Il faudrait être stupide, ou simplement naïf sinon malintentionné, pour penser, ainsi qu’on le dit parfois, que l’art contemporain est un art destiné aux musées. Ceux-ci représentent un marché bien trop modeste et lent pour absorber une production exponentielle dont la seule finalité semble justement de n’être plus que de l’alimenter. Bien au contraire, l’art de notre époque est destiné avant tout à la population elle aussi exponentielle des collectionneurs – aujourd’hui massivement Russes et Asiatiques, comme d’ailleurs les clients de la haute joaillerie ou des marinas de Dubaï. Ont-ils gardé quelque chose de commun avec ceux qu’on appelait encore au début du XIXè siècle, usant d’un terme hérité de l’Ancien Régime, les “ curieux ”, désignant celui “ qui prend plaisir à faire amas de choses rares et curieuses ” ? Un élément de réponse se tient dans l’abandon de ce terme au milieu du XIXè siècle : Burty, dans L’hôtel des ventes et le commerce des tableaux évoque en 1867 “ ce passionné d’art que nous appelons un amateur et que l’on nommait autrefois un curieux ”. Pas certain, en tout état de cause, qu’on salue encore toujours, comme le faisait le directeur des Beaux-Arts au début de la IIIème République “ une rare espèce d’hommes, et d’une graine tout à fait supérieure, que celle des collectionneurs des modèles de bonhomie, de courtoisie, de douceur, d’urbanité, de noblesse, d’élévation d’esprit, de générosité et de tranquillité d’âme, de dignité dans la vie. (1) ” S’il en est encore qui méritent de telles louanges, ils ne forment plus l’essentiel d’une corporation aux contours d’autant plus informels que constituer “ une bonne collection ” est désormais à la portée du premier crétin venu, le goût et la passion n’étant que des données accessoires. Leurs ambitions relèvent-elles du plus accablant mercantilisme ou de la psychiatrie ? Ils trouveraient en Ambroise Vollard un fameux prédécesseur.

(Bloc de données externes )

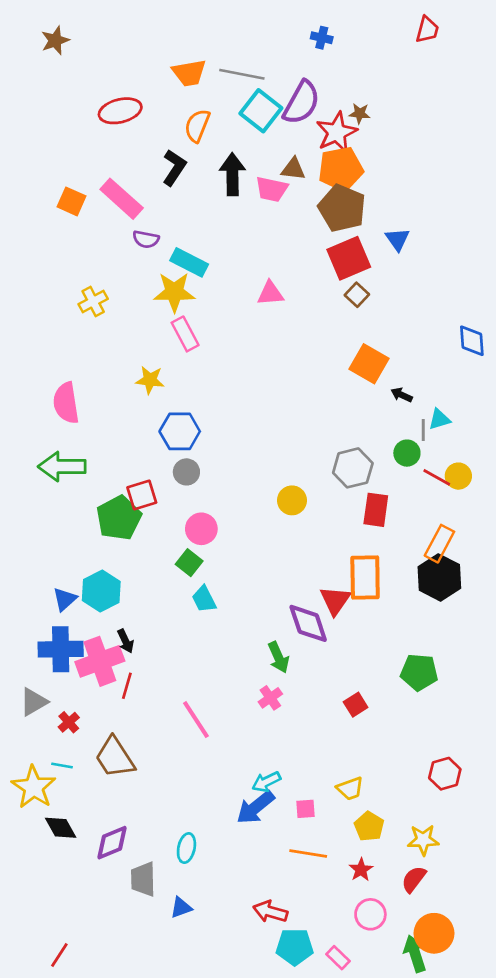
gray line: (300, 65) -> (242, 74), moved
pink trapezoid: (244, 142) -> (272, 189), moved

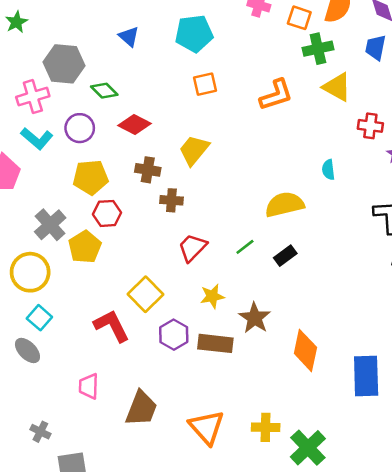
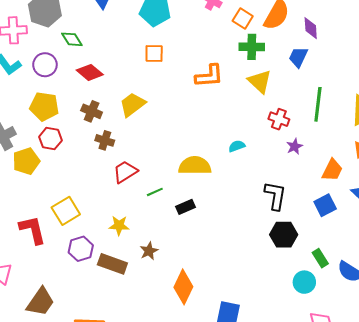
cyan semicircle: (328, 170) -> (237, 146), turned 63
red trapezoid: (192, 248) -> (125, 172), moved
brown star: (255, 318) -> (149, 251), size x0.7

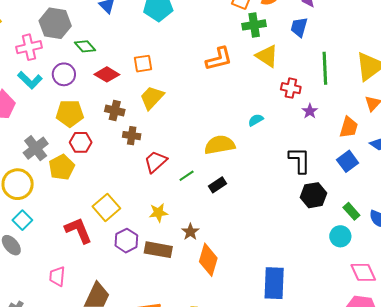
orange square: (154, 54) -> (143, 64), moved
orange diamond: (183, 287) -> (208, 260), moved

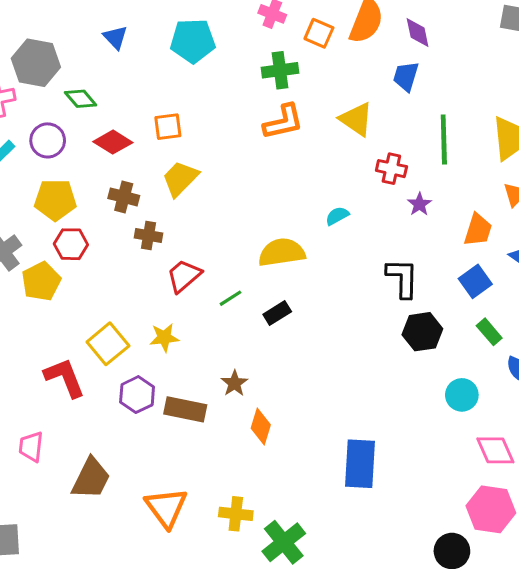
green cross: (254, 25) -> (280, 70), moved
green rectangle: (351, 211) -> (489, 332), moved
yellow star: (158, 213) -> (164, 338), moved
orange diamond: (208, 260) -> (261, 426), size x0.7

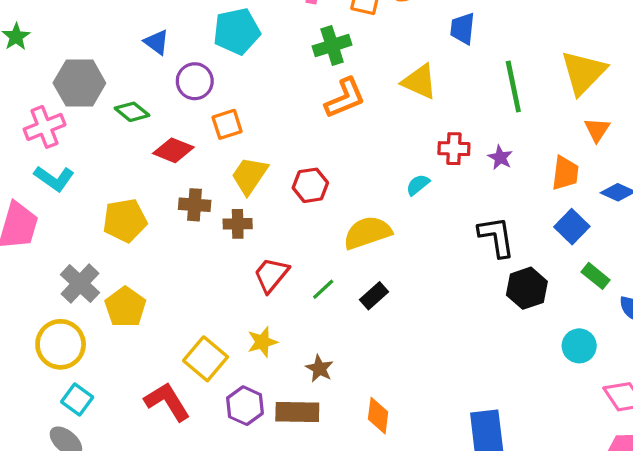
purple circle: (48, 140) -> (195, 81), moved
red cross: (391, 169) -> (454, 149), moved
brown cross: (149, 235) -> (238, 224), moved
red hexagon: (71, 244) -> (310, 185), moved
brown star: (234, 383) -> (319, 368), moved

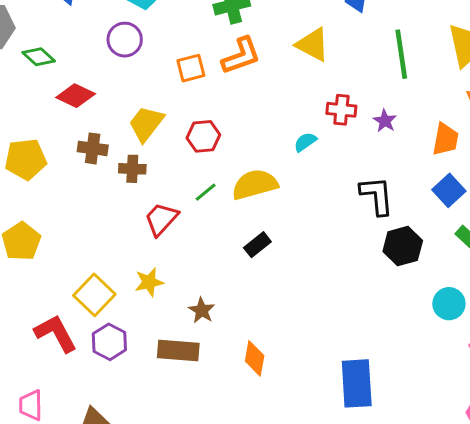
purple circle: (195, 81) -> (125, 40), moved
orange square: (227, 124) -> (191, 68), moved
green line: (323, 289) -> (206, 192), moved
purple hexagon: (245, 406) -> (109, 342), moved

Parler des “ collectionneurs ” est à la vérité aujourd’hui aussi vain et complexe que de parler des Américains ou des boulangers. Il en existe de toutes natures et il serait une fois encore naïf ou malintentionné de les considérer en bloc. On peut cependant avoir ses préférences. Les miennes vont à ceux dont on parle dans la célèbrissime et péremptoire revue de décoration “ House and Gardens ” (US version) et qui, comme Adam Gordon, usent d’une œuvre de Donald Baechler pour “ injecter de la couleur dans la palette neutre du living room du deuxième étage ” ou, comme Mr et Mme Lehmann, “ ajoutent une note gaie à un jardin formel ” à l’aide d’une “ sculpture organique de Anish Kapoor ” et “ ponctuent une pelouse fraîchement tondue avec un Richard Long ”. Sans oublier Kris Fuchs qui a demandé à l’architecte David Mann de concevoir pour lui-même et ses filles, Sage, 13 ans, et Laura, 11 ans, un quasi loft dans l’Upper East side, où “ des miroirs stricts offrent un contrepoint anguleux à une sculpture de John Chamberlain ”(2). Il va de soi que l’épuisante séance de shopping en galerie est parfaitement superflue : les appartements chics de New York sont désormais vendus clés en main avec les œuvres d’art qui vont avec. Collectionneur malgré soi.

Éric Troncy

1. Anna Martin-Fugier, La vie d’artiste au XIXe siècle, éditions Louis Audibert, Paris, 2007.

2. House and Gardens, US edition, septembre 2007.